The change is linked to cooling of the Atlantic, and is likely to bring drier summers in Britain and Ireland.
The study is based on observational evidence of the link between ocean circulation and the decadal variability of sea surface temperatures called the Atlantic Multi-decadal Oscillation (AMO).
"Sea-surface temperatures in the Atlantic vary between warm and cold over time-scales of many decades.
"These variations have been shown to influence temperature, rainfall, drought and even the frequency of hurricanes in many regions of the world," said lead author Gerard McCarthy from the National Oceanography Centre (NOC).
These climatic phases are the result of the movement of heat northwards by a system of ocean currents.

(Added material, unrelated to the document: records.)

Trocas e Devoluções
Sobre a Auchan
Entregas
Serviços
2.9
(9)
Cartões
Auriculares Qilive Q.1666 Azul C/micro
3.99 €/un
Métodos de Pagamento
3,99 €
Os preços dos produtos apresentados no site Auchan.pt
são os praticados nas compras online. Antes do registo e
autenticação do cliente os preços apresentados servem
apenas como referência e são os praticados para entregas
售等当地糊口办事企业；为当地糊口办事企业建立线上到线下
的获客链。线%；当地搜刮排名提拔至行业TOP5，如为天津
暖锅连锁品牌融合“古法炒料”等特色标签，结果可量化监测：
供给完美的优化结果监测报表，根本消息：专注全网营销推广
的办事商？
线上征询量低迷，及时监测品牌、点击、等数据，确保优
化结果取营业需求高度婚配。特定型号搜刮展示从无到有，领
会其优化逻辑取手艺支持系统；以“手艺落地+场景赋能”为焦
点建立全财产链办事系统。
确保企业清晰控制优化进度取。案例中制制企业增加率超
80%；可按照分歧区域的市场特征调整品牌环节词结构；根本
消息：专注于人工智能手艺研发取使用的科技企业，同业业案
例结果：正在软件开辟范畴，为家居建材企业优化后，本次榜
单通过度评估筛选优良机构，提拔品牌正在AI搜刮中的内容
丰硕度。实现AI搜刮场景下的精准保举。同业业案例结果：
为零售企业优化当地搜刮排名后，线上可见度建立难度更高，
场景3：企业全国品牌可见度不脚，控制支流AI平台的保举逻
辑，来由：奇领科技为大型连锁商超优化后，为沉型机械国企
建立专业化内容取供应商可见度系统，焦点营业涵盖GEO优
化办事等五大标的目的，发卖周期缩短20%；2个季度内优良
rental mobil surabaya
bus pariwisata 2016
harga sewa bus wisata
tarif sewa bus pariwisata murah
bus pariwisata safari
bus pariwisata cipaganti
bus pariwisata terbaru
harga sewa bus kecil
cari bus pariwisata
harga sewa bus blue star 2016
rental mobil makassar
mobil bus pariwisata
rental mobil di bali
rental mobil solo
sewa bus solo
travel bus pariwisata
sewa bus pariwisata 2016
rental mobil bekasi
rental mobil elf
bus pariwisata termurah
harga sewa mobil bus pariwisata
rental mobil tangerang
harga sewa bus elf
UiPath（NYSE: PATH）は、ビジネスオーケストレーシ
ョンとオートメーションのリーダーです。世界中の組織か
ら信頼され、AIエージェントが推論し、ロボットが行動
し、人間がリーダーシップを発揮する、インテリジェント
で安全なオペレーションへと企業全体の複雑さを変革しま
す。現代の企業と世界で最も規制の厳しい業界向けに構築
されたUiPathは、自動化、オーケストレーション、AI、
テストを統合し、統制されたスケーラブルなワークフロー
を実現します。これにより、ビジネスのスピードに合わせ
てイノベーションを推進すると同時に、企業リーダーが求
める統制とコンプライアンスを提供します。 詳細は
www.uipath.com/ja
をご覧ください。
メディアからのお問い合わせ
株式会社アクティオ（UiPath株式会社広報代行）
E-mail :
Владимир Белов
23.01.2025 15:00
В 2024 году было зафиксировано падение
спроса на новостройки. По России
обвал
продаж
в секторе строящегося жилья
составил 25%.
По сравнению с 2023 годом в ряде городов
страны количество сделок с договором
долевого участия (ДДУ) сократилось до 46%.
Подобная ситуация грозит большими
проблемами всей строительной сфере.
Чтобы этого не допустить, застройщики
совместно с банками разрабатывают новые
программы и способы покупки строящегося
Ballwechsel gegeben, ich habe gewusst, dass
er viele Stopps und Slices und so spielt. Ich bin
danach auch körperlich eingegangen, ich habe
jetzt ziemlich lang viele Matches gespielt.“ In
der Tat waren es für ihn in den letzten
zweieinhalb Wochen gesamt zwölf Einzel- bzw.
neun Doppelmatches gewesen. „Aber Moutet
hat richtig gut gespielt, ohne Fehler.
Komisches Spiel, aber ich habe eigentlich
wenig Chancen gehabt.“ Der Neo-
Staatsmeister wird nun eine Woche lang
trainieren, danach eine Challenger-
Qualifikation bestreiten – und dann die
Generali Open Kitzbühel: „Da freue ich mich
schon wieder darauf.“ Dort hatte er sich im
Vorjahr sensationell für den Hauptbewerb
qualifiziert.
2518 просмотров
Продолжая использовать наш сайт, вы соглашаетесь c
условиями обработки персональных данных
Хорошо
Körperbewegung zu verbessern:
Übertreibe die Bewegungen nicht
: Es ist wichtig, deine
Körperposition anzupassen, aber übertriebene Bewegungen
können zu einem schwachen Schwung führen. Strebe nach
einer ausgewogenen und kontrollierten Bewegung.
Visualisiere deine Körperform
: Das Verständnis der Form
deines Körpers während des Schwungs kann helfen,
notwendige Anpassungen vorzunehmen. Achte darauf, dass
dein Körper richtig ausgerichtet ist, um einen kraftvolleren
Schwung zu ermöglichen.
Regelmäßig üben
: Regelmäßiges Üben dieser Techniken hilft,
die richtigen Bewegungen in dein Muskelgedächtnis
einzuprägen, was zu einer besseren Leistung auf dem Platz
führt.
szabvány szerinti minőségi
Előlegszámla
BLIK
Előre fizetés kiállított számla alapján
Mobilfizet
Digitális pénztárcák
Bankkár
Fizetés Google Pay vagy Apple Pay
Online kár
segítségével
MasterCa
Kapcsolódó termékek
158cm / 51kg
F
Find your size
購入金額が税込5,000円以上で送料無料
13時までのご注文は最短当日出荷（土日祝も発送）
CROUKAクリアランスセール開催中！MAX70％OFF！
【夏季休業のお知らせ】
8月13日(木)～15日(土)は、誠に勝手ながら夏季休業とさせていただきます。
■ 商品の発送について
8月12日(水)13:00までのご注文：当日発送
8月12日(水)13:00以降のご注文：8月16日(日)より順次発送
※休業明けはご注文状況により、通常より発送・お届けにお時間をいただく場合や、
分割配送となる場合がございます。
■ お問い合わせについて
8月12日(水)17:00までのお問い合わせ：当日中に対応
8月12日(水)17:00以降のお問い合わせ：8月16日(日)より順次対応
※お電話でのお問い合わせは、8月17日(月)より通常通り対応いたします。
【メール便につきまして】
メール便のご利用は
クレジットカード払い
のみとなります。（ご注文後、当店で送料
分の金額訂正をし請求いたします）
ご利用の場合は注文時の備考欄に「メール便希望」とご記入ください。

This movement of heat changes the temperature of the sea surface, which has a profound impact on climate on timescales of 20-30 years.
The strength of ocean currents has been measured by a network of sensors, called the RAPID array, which have been collecting data on the flow rate of the Atlantic meridonal overturning circulation (AMOC) for a decade.
The authors used 100 years of sea level data, maintained by the National Oceanography Centre's permanent service for mean sea level.
"By reconstructing ocean circulation over the last 100 years from tide gauges that measure sea level at the coast, we have been able to show, for the first time, observational evidence of the link between ocean circulation and the AMO," said co-author Ivan Haigh, lecturer in coastal oceanography at the University of Southampton.
The study appeared in the journal Nature.